*What to produce:*
Below are records; how many of their lines contain "linejoin"? Give the number and no other words.

[Records drawn from a dataset]

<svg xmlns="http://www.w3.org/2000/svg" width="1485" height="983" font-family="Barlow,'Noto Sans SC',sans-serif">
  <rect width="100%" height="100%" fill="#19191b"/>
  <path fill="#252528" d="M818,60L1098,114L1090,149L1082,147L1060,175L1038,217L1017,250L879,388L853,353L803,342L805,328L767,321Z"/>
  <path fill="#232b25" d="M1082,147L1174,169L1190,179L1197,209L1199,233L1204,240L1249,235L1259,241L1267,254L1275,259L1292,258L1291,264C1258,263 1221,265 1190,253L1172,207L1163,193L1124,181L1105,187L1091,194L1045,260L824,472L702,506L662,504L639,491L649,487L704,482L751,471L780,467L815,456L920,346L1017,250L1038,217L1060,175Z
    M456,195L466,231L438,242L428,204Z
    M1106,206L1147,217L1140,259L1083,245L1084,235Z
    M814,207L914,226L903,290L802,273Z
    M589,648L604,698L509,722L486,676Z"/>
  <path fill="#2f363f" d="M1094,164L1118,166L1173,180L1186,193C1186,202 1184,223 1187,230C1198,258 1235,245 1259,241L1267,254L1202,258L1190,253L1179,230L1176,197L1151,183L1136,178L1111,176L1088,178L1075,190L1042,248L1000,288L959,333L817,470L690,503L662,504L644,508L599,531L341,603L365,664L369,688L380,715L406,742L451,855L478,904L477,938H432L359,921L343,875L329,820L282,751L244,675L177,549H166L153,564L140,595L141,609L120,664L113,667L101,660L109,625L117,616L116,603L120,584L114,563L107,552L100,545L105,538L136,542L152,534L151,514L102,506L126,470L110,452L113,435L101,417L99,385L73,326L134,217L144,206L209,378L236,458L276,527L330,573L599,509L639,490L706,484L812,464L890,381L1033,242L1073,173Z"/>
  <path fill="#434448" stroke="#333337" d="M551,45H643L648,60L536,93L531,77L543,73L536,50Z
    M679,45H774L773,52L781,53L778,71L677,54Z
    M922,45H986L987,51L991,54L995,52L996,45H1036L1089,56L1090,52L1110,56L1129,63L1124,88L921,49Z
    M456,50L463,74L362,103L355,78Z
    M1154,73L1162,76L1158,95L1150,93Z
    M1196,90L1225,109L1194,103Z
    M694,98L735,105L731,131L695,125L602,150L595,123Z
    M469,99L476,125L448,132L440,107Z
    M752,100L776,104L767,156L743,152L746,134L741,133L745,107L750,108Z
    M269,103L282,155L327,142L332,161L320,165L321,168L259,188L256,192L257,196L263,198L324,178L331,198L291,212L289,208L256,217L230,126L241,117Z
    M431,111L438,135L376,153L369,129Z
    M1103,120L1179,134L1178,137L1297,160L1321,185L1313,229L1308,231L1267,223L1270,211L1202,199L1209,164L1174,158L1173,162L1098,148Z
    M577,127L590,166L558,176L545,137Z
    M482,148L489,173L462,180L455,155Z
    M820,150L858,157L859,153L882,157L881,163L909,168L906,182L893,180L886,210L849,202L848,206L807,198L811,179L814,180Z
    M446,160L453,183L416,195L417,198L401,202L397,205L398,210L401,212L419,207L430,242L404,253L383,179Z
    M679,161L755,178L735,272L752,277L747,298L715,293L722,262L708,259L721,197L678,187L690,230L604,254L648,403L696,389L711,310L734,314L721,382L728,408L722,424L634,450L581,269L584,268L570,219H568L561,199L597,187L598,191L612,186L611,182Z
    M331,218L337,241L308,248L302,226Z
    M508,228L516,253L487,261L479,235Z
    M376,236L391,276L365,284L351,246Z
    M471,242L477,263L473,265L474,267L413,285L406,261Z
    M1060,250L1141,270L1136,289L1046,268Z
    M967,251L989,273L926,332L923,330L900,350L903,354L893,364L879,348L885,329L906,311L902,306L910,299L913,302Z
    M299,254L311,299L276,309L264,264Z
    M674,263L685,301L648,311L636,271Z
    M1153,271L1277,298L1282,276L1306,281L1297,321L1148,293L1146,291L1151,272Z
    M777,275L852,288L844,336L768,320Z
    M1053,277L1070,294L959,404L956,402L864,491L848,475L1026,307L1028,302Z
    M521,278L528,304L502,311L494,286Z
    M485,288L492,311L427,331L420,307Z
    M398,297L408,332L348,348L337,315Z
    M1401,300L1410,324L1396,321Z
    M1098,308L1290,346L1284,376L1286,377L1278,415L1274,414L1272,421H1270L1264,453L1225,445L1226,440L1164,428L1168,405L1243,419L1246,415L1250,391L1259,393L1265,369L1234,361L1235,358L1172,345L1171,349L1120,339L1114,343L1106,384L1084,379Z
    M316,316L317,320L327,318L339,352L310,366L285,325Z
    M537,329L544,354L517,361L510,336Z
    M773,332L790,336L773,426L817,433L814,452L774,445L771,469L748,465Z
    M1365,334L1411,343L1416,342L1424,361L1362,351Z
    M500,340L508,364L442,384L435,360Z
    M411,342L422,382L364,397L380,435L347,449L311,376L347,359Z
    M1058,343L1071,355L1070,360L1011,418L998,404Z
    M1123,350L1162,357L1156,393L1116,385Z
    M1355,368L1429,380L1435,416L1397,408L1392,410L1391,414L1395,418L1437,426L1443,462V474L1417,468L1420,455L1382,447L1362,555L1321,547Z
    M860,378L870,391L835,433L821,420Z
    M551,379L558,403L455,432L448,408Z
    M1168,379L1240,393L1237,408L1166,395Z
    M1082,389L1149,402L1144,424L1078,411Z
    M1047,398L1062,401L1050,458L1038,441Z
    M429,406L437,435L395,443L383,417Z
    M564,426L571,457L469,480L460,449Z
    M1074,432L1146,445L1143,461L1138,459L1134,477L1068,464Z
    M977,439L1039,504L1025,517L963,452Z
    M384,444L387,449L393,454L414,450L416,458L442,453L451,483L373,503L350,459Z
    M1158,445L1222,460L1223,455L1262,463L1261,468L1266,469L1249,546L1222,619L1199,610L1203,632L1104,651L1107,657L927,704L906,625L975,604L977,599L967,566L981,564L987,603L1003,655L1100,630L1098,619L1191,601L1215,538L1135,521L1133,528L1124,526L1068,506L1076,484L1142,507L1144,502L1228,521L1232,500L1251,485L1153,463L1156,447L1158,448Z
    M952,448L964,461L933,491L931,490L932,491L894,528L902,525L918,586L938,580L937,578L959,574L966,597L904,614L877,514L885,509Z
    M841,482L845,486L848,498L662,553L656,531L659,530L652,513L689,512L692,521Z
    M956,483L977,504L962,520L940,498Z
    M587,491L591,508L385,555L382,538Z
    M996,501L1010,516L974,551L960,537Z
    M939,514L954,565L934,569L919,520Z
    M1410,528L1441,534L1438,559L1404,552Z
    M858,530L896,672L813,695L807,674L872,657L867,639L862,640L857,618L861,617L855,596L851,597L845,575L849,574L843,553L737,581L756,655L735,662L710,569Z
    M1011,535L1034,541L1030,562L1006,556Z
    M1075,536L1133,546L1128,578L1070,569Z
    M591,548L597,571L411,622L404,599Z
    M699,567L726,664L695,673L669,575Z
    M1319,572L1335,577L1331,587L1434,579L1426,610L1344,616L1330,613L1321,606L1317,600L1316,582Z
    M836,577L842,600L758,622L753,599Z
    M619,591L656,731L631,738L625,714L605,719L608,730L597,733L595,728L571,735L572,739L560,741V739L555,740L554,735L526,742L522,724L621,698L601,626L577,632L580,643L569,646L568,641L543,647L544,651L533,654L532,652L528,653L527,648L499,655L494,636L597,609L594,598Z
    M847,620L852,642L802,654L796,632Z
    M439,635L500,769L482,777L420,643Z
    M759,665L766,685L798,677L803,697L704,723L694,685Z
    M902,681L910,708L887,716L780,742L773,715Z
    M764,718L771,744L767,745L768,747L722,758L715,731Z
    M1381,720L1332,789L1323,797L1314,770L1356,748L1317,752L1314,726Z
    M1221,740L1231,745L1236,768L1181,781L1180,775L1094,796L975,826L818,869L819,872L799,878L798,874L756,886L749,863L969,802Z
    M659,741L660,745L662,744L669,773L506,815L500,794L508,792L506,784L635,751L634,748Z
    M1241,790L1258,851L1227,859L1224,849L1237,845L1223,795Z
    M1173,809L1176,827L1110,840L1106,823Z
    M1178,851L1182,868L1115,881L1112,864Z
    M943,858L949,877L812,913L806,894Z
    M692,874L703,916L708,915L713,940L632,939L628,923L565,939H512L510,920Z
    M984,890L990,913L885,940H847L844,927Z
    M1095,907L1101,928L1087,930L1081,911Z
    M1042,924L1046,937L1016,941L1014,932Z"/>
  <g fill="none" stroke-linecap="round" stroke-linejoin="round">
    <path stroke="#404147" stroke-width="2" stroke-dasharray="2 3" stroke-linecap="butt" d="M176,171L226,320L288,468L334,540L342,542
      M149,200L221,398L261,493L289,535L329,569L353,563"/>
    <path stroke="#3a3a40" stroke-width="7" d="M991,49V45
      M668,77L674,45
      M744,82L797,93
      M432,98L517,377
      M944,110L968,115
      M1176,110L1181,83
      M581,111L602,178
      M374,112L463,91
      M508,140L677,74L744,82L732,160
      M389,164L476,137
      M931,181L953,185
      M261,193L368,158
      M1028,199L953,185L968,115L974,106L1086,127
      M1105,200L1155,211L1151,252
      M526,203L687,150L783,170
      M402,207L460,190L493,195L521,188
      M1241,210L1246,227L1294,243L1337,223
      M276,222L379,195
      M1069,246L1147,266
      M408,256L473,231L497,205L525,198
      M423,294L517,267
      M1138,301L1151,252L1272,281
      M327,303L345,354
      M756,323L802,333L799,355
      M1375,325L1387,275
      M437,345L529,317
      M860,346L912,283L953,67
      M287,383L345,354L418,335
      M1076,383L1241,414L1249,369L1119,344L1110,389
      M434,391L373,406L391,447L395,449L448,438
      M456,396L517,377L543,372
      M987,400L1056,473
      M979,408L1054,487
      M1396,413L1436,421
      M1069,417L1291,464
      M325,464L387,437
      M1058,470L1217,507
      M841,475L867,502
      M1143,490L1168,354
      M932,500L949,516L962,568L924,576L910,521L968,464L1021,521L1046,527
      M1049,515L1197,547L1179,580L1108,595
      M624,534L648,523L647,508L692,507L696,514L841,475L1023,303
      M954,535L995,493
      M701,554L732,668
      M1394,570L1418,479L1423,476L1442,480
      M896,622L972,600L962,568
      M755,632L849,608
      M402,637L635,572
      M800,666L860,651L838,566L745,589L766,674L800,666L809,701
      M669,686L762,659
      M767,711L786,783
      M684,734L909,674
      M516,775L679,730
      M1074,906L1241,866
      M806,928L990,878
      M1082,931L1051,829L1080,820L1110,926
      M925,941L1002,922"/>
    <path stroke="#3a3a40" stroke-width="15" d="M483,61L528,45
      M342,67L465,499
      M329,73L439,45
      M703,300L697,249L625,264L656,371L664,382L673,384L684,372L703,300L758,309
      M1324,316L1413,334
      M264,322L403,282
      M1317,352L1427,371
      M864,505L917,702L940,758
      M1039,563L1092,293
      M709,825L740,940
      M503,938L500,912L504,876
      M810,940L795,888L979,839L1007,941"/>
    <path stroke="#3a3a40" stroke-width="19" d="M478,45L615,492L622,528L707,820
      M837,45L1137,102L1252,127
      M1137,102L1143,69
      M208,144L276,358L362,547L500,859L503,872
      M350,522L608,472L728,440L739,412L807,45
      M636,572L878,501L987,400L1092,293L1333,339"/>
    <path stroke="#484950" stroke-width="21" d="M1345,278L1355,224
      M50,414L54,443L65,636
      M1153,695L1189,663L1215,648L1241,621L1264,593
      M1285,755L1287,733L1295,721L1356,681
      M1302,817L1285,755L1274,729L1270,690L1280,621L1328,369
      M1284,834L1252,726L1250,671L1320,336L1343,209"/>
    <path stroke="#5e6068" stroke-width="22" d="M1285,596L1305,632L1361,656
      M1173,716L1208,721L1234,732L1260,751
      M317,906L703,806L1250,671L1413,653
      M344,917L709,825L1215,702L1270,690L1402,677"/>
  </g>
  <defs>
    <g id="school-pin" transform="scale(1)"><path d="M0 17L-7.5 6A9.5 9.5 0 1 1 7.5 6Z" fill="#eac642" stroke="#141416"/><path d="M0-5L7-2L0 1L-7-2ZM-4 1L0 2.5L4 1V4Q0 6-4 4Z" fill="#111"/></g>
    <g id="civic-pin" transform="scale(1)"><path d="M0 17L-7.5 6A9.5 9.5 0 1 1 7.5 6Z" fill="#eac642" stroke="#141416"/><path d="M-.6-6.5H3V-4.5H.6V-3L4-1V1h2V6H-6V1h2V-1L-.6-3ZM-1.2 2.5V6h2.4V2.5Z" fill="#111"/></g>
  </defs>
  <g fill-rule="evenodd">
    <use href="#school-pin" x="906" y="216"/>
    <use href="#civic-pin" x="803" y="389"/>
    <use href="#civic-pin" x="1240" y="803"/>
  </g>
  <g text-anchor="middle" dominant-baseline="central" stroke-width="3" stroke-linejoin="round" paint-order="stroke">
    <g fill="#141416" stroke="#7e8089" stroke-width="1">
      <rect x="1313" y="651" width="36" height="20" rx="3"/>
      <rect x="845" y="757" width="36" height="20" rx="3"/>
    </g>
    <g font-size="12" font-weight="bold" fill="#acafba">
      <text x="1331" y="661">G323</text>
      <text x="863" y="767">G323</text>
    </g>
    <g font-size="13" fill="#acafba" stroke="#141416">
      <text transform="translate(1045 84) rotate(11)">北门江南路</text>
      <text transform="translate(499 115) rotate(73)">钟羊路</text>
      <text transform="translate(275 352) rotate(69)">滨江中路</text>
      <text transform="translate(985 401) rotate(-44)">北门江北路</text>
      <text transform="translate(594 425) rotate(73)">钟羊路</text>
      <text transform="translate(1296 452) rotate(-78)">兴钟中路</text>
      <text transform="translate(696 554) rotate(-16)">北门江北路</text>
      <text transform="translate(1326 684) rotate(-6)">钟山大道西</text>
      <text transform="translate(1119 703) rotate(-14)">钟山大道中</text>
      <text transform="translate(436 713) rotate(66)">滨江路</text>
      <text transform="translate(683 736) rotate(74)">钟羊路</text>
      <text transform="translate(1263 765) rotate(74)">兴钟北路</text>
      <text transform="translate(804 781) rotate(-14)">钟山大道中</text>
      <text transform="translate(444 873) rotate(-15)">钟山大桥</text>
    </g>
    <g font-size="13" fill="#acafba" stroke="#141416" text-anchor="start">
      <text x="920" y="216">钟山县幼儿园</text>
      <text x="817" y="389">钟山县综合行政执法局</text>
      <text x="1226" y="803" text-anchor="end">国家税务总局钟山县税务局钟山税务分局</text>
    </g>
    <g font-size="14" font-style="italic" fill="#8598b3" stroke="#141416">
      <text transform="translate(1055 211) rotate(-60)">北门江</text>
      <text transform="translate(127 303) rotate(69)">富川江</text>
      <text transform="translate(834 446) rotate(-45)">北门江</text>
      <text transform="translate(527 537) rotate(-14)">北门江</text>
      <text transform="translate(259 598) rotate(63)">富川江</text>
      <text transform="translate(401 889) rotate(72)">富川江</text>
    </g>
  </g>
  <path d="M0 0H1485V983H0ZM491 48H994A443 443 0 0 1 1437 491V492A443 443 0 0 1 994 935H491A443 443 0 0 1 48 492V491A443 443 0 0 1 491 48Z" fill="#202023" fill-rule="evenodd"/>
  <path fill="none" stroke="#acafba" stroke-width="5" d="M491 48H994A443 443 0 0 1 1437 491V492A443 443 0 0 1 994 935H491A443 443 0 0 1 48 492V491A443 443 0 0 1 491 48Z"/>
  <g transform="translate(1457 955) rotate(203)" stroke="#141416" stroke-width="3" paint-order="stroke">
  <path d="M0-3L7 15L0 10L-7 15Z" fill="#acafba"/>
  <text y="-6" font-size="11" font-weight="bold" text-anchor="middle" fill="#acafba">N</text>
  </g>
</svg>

*Task solution:*
2